A group of Japanese mourned for Chinese victims at the of Nanjing
Massacre Memorial Hall Wednesday in Nanjing, capital of east
China's Jiangsu Province.
Together with them were historians from China, Japan and the
Republic of Korea, who held an academic seminar on the issue of
Japanese history textbooks and the Nanjing Massacre Wednesday in
the city.
The scholars condemned Japanese Prime Minister Junichiro Koizumi's
visit to the Yasukuni Shrine. They said that they believed that it
was necessary to further disclose the truth of the Nanjing Massacre
committed by Japanese invaders during the Second World War.
Some college students in northwest China's Gansu Province lodged a
protest against the Japanese prime minister's shrine visit.

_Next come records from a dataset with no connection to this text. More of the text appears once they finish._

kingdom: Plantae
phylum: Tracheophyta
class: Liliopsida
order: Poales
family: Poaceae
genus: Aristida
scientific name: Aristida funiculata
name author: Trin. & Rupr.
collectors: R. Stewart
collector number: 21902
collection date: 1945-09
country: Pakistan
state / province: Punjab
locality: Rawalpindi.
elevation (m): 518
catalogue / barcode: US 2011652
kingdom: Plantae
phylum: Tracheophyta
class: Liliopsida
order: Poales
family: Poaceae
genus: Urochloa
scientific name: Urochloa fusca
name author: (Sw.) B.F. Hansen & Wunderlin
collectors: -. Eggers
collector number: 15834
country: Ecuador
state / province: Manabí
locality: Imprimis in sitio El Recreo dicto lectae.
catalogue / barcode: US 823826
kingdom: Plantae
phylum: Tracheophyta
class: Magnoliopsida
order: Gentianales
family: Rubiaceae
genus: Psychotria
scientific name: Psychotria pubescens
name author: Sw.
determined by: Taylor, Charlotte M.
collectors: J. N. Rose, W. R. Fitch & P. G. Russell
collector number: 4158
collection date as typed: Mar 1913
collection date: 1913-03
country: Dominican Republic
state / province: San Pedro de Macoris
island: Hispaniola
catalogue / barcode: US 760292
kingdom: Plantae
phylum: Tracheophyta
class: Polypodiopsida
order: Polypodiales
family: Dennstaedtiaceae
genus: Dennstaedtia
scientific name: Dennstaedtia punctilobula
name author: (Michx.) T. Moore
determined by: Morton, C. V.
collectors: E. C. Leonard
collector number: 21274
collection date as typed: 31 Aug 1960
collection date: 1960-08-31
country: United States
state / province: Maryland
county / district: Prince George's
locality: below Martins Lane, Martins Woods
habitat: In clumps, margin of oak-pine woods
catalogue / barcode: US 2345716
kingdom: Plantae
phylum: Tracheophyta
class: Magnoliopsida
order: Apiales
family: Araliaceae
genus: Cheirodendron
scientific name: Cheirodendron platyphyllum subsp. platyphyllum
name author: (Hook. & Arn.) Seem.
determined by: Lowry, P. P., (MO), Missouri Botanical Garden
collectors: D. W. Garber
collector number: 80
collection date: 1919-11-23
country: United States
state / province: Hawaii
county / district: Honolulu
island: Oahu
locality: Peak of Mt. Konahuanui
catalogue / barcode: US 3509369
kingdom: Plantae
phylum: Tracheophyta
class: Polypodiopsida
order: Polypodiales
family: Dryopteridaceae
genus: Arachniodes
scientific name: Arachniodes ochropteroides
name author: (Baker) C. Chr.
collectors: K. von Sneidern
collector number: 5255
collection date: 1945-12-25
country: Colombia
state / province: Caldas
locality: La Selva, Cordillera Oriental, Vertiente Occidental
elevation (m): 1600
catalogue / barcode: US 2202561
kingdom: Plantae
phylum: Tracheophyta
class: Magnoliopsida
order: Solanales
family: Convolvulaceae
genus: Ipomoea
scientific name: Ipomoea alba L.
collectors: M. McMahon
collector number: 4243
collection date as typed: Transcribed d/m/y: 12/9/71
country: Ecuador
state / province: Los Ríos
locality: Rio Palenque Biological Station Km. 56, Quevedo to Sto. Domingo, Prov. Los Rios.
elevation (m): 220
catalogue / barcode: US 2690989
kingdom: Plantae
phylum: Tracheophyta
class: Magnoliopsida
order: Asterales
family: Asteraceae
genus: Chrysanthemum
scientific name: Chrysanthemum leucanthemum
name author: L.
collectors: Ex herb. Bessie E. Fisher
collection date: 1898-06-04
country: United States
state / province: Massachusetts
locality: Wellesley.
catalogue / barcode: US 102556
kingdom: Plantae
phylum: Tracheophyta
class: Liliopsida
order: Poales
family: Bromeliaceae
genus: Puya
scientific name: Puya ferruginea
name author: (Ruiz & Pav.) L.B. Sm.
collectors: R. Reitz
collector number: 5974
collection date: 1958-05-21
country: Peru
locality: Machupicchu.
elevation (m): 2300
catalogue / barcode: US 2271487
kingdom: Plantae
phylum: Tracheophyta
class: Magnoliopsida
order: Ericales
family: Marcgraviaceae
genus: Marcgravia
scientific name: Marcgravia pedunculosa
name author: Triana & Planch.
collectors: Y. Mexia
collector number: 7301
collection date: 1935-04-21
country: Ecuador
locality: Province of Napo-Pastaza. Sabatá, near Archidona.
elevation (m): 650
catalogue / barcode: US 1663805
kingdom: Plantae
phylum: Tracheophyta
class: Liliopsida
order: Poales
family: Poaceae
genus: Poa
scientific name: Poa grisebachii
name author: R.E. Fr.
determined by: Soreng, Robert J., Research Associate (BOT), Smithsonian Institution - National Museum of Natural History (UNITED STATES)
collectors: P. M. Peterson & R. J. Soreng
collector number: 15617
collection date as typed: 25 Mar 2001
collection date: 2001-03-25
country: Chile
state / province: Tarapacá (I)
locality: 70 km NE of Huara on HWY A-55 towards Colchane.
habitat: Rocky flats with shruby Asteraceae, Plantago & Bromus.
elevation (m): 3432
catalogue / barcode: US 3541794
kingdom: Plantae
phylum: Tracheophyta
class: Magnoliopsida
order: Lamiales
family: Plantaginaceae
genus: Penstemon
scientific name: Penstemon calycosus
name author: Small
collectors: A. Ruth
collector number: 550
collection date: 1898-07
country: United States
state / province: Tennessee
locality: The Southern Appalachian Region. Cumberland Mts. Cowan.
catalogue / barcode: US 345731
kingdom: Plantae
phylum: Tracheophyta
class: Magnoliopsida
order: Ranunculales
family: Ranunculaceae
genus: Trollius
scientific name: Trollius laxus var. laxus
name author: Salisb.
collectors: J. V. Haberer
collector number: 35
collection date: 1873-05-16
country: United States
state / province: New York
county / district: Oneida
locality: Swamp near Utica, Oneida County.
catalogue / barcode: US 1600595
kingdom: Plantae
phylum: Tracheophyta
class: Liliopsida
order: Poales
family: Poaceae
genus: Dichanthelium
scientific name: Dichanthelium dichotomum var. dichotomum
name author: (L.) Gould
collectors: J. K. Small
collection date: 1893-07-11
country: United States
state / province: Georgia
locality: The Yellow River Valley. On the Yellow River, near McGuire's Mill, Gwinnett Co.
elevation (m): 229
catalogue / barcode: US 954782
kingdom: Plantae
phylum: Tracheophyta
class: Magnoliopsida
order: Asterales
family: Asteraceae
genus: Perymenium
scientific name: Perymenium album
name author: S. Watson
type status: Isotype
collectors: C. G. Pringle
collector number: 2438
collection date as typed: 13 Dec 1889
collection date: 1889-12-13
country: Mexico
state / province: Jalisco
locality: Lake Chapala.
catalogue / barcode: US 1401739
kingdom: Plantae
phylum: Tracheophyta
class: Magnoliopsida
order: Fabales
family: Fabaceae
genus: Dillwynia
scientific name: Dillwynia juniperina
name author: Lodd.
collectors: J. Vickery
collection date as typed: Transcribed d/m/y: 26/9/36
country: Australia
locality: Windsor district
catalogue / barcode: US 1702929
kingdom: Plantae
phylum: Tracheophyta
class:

Meanwhile, an album of photographs exposing Japanese aggression in
China has been discovered in Quanzhou City in east China's Fujian
Province.
The 21-page album, with a cartoon cover, is a collection of
photographs showing war crimes committed by Japanese soldiers in
Jinan City, capital of east China's Shandong Province, in 1928.
An
overseas Chinese brought it to China from the Philippines in the
1930s.
Over 1,000 elderly people in northeast China's Liaoning Province
have written articles denouncing the Japanese imperialists'
criminal act of aggression against China.
Researcher Qi Hongshen has sent out some 25,000 questionnaires and
8,000 letters since 1995 trying to collect evidence related to the
aggression.
More pictures, documents and books about the Japanese invasion of
China have been discovered recently in Beijing. All of them were
compiled by Japanese and printed in Japan.